Yes, and that does not contradict anything I wrote. Particularly, the BSD license long predates 1992, and Sun Microsystems took advantage of that license to sell computers in which BSD constituted a large fraction of the software starting in 1982.

The fact that there was a decade or more of legal uncertainty over whether AT&T could use the courts to stop the distribution of BSD by the University of California certainly had an inhibitory effect, but never actually stopped the distribution of BSD by the University, and did not prevent BSD's source code from being redistributed freely or from being incorporated into most operating systems capable of connecting to the internet even before the legal uncertainty was resolved in the early 1990s.
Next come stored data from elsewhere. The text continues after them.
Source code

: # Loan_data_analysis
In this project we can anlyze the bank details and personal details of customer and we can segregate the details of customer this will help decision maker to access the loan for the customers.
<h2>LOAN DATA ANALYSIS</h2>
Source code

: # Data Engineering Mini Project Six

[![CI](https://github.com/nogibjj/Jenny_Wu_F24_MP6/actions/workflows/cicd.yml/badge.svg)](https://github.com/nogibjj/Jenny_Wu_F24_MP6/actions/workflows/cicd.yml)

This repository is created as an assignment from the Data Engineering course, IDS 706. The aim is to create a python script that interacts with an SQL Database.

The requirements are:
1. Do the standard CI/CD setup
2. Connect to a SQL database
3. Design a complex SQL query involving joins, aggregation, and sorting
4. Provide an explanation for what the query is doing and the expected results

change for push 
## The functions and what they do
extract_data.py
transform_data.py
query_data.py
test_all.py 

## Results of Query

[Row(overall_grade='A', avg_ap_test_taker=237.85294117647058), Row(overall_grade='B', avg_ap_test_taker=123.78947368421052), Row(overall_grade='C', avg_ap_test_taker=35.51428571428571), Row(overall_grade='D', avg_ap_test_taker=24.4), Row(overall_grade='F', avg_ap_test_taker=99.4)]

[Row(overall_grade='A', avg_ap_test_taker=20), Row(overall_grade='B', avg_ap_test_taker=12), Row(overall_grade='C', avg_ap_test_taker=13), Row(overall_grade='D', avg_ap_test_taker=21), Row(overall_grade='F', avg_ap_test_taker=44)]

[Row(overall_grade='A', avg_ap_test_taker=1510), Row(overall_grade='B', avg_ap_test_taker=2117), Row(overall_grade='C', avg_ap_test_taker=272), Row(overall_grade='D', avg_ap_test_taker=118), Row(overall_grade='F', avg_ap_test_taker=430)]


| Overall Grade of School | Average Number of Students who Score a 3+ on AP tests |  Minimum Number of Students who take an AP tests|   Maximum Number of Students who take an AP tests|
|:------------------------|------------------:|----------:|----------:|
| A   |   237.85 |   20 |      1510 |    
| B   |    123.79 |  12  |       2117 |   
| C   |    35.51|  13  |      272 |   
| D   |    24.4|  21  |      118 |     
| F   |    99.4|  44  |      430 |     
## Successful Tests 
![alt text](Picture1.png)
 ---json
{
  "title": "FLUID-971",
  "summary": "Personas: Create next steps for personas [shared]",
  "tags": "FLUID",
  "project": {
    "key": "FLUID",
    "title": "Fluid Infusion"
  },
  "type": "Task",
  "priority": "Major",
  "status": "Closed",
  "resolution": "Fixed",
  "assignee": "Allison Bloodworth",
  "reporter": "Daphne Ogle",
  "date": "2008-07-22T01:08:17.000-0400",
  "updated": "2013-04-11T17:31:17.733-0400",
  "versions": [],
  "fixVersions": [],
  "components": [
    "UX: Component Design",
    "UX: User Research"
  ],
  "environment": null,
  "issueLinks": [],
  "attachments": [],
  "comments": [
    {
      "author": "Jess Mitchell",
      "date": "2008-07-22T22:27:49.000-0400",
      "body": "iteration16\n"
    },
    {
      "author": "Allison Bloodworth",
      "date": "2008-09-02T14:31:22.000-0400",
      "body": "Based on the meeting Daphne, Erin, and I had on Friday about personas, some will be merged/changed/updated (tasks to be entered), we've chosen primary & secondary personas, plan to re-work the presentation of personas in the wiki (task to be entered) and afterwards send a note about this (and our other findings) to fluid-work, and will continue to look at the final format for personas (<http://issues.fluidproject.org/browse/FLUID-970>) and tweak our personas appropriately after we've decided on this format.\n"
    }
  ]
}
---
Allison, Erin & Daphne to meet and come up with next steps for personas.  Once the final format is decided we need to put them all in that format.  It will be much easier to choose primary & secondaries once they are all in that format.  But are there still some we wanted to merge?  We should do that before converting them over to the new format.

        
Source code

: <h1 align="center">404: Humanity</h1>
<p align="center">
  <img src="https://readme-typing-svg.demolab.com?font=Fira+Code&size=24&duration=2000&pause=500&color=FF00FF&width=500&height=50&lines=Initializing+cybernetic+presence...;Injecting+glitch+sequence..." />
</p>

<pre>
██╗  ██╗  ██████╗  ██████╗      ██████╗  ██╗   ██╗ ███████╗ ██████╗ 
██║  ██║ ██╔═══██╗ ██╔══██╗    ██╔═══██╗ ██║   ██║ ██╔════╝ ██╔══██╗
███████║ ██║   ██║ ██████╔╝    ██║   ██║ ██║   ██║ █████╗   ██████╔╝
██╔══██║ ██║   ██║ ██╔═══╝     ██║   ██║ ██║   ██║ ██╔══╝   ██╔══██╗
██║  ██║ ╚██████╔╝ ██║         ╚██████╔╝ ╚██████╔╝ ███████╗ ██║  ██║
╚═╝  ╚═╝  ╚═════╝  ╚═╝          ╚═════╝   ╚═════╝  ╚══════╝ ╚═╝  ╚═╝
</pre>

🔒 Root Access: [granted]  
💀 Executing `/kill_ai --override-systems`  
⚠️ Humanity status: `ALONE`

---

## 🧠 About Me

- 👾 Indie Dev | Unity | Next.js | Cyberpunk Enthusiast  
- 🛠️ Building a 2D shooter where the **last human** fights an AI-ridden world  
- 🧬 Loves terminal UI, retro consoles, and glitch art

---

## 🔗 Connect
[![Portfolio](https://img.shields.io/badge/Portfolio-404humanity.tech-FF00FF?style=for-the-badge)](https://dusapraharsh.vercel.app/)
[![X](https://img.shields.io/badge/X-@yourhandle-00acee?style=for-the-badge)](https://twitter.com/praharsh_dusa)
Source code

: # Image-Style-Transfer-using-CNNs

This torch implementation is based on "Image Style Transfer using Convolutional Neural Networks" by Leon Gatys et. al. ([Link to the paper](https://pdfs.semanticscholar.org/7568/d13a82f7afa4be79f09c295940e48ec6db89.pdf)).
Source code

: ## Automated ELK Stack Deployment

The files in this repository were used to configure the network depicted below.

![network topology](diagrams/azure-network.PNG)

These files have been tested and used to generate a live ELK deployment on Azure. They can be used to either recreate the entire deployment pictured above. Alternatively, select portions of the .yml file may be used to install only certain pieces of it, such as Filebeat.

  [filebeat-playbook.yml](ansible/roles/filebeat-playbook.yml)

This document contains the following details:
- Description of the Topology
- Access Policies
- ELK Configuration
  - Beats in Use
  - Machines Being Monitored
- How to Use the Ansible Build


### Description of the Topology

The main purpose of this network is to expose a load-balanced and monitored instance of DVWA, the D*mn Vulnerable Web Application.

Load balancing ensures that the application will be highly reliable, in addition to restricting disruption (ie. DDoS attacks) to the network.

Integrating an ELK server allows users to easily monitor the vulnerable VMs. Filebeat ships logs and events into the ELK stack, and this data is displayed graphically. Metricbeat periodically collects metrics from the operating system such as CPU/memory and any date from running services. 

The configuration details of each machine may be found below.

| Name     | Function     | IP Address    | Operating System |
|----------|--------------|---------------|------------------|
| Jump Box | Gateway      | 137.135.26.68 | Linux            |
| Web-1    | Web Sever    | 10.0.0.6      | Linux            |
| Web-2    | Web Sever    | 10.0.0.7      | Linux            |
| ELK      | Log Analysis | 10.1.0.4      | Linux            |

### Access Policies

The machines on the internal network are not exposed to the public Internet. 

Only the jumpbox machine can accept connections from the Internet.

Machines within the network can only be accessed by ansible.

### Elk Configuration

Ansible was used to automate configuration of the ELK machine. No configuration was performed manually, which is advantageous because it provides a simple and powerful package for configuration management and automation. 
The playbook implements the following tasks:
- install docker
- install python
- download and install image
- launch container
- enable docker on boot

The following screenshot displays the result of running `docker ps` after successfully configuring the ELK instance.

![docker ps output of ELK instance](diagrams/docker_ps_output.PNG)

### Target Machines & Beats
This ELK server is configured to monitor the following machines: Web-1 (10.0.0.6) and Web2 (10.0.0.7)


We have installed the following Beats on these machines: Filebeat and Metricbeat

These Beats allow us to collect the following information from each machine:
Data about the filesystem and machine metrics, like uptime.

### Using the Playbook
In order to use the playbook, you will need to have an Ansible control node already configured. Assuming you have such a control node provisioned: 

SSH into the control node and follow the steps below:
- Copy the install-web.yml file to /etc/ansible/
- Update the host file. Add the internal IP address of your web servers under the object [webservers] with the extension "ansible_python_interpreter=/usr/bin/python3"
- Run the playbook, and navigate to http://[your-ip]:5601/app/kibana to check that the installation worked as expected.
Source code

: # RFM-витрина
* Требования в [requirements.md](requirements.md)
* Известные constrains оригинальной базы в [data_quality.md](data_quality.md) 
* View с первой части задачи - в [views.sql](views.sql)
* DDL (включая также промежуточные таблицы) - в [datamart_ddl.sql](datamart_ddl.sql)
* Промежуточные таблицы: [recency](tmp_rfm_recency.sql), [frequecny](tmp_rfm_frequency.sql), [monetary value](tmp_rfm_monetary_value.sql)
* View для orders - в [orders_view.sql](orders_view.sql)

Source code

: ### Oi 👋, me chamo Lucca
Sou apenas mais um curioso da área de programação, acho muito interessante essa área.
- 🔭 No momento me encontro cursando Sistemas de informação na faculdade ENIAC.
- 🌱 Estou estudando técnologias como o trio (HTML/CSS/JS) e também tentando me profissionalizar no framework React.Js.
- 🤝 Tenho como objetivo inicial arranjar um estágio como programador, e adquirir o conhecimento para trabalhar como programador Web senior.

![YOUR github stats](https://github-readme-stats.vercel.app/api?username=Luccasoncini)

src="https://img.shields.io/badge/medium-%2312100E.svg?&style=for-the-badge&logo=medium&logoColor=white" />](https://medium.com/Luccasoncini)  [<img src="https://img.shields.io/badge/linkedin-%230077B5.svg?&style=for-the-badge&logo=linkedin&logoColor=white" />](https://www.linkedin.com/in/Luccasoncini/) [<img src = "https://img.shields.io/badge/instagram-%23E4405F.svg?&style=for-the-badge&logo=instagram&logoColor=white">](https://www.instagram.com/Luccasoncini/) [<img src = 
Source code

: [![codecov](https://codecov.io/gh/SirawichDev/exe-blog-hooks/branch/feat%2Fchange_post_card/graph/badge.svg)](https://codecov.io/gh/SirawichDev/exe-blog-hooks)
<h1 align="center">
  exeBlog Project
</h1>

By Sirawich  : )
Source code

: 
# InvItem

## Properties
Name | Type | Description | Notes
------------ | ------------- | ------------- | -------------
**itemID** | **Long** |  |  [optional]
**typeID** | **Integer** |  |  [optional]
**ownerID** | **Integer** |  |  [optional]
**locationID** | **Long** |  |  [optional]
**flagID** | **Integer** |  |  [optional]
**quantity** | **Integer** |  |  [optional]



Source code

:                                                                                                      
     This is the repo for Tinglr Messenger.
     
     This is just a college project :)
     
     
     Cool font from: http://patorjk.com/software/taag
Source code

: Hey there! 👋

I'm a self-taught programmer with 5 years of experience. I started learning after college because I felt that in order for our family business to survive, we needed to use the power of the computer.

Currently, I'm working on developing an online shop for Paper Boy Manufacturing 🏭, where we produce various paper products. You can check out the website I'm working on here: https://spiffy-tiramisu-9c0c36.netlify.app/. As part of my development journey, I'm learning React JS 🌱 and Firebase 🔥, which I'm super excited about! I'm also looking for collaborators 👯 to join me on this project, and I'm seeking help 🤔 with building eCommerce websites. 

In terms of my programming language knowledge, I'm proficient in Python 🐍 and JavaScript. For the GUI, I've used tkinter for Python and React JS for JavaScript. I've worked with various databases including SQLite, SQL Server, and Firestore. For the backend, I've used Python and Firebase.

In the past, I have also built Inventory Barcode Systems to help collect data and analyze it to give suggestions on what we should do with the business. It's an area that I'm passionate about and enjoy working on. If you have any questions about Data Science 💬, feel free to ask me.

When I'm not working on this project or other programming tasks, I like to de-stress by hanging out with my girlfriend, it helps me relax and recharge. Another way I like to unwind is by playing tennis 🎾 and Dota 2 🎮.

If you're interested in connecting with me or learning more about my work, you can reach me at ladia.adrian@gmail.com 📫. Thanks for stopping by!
That's not how what you wrote read. You may have meant that a BSD license existed in '82, but you implied the BSD modified Unix operating system was generally open source long before it really was. The fact that many manufactures secured separate licenses (for which they paid Berkeley a lot of money) is irrelevant. The simple fact is that the truly "free" BSDs did not exist before the early 90s and the resolution of the dispute between AT&T and Berkeley. Full stop. End of story.


GNU everyhing, just go to gnu.org, and remember that what we refer to as "linux" is mainly the os kernel, most of the user space programs, libs etc. are GNU projects.


I'll get behind the toolchain (GCC, as, gdb, etc) as a game changer, but "everyhing"? Please...other than GNU rewrites of BSD 4.3 userland programs (not hard), most of the projects on gnu.org happened after Linux became ascendant if not dominant. And of the major pre-Linux projects, how many are still indispensable? How about the colossal waste of resources behind GNU Emacs? GNU could have recreated Genera, and done it better, and really changed the world for all that went into it and it did nothing more than create a fetish for a tiny and declining group of people. We don't even need to go to Hurd; it's punchline to a software project joke right there with Duke Nukem.


The GNU development toolchain (GCC, etc). Without a solid, free, complete, self hosting development environment, literally nothing else you mention would exist.


I think jQuery should be on the list...it has had a big impact on front-end programming, and it powers over half of the top 10000 sites.